Task prompt.
Find each line in the data below that contains the word "which", and copy those lines. Matching is case-sensitive.

● ● ● ● ● ● ●

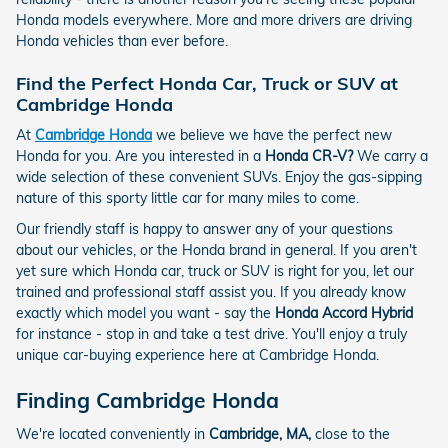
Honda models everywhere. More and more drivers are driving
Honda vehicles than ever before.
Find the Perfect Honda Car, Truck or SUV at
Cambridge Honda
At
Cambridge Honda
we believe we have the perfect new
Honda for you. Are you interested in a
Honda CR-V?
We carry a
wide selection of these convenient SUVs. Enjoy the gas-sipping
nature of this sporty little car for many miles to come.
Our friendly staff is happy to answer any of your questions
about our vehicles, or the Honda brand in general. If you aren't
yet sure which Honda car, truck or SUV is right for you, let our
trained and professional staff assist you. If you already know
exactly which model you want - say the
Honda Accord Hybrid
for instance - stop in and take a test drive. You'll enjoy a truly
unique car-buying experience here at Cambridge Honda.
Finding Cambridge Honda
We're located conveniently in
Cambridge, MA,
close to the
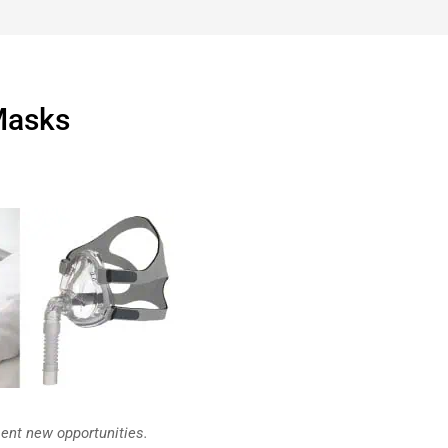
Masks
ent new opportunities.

● ● ● ● ● ● ●

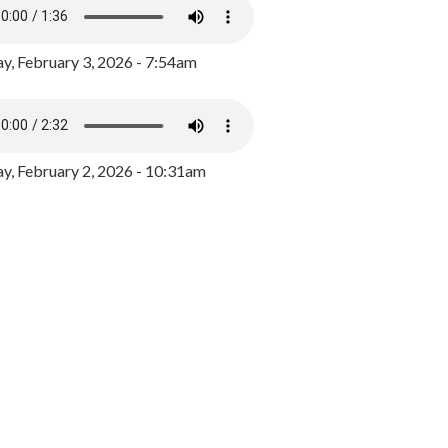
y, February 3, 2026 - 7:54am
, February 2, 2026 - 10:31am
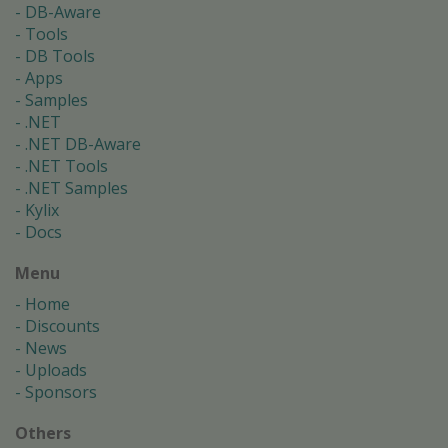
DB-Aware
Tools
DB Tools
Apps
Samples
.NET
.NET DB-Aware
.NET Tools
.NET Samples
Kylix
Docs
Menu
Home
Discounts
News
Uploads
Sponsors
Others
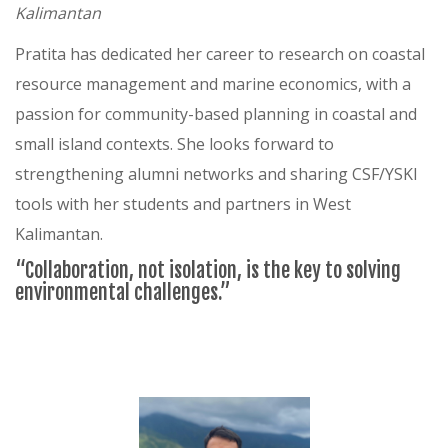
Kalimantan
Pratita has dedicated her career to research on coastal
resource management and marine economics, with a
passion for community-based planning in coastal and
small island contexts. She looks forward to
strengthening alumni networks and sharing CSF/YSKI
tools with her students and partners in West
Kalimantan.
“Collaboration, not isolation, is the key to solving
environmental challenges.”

● ● ● ● ● ● ●

Result of this exercise.
yet sure which Honda car, truck or SUV is right for you, let our
exactly which model you want - say the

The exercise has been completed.